By Li Na and Wen Chihua | China Daily | Updated: 2017-03-31 07:14

Public lives, secret lives

In the Name of People has been adapted into a 55-episode TV series of the same title, featuring actors such as Wu Gang. [Photo provided to China Daily]

"Who could image the amount of bribes he takes," Zhou says. "He takes a few hundred million yuan in bribes, and yet he dares not to spend a penny. Why? That's what I want to explore.

"Certainly, the characters all are drawn from real life," says Zhou.

His crooks are a combination of real deputy state leaders including Zhou Yongkang, who was a member of the Standing Committee of the Political Bureau of the CPC Central Committee when arrested in 2014 for his severe disciplinary violations, and Xu Caihou, former vice chairman of China's Central Military Commission, who was expelled from the CPC in 2014 for graft.

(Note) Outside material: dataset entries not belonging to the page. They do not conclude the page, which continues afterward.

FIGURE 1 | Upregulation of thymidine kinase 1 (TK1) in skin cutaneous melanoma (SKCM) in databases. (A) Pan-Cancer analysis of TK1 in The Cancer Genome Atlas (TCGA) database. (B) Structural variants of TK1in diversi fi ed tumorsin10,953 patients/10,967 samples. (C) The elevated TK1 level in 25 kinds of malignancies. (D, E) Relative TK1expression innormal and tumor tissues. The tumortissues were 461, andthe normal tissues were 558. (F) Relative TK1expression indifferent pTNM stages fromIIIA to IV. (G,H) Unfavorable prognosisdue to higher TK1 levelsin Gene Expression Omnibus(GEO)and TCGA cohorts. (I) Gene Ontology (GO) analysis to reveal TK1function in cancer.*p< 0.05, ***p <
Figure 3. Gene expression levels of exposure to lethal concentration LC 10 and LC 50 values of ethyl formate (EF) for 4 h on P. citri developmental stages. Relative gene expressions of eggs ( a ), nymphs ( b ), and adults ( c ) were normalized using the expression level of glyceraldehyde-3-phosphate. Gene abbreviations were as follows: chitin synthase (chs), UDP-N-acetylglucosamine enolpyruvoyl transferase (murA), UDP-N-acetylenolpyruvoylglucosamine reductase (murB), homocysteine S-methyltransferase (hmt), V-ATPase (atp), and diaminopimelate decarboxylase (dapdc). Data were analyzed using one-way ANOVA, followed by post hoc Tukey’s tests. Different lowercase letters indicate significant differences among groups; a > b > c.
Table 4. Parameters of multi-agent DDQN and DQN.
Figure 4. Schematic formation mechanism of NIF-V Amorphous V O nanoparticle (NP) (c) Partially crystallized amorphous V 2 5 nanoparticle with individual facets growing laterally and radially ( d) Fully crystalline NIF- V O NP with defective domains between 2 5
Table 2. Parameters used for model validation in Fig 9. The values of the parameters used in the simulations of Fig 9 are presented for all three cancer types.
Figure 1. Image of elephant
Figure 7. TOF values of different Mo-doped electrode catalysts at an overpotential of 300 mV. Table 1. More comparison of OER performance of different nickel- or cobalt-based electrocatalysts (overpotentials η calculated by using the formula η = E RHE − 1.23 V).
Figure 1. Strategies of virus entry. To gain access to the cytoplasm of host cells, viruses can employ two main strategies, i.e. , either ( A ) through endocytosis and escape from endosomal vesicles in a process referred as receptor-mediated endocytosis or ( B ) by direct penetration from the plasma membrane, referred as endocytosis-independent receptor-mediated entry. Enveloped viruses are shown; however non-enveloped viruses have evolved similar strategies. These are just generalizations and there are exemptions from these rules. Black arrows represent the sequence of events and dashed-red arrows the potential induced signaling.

At a cost of some 120 million yuan ($17 million), the TV series began airing on Tuesday. The program shows signs of the lifting of the ban on programs that deal with corruption and violent crimes. Over the past 10 years, the broadcast of such programs was prohibited during prime time, but this one sailed through the approval process and was widely praised.

In In the Name of the People, Zhou shows the political ecology of official circles. He notes that corrupt officials have their own speech codes. They speak differently in front of and behind the public. They use the term "for the people" repeatedly, and then actually harm people "in the name of people".

Gao Yuliang, a corrupt official in the series, is the secretary of the politics and law committee in a province where he has been in office for many years. The prototype of the character was an official Zhou is quite familiar with. When creating the character, he portrayed him just like one of his brothers: "Before he took bribes, we were intimate friends in private, drinking and talking about life together."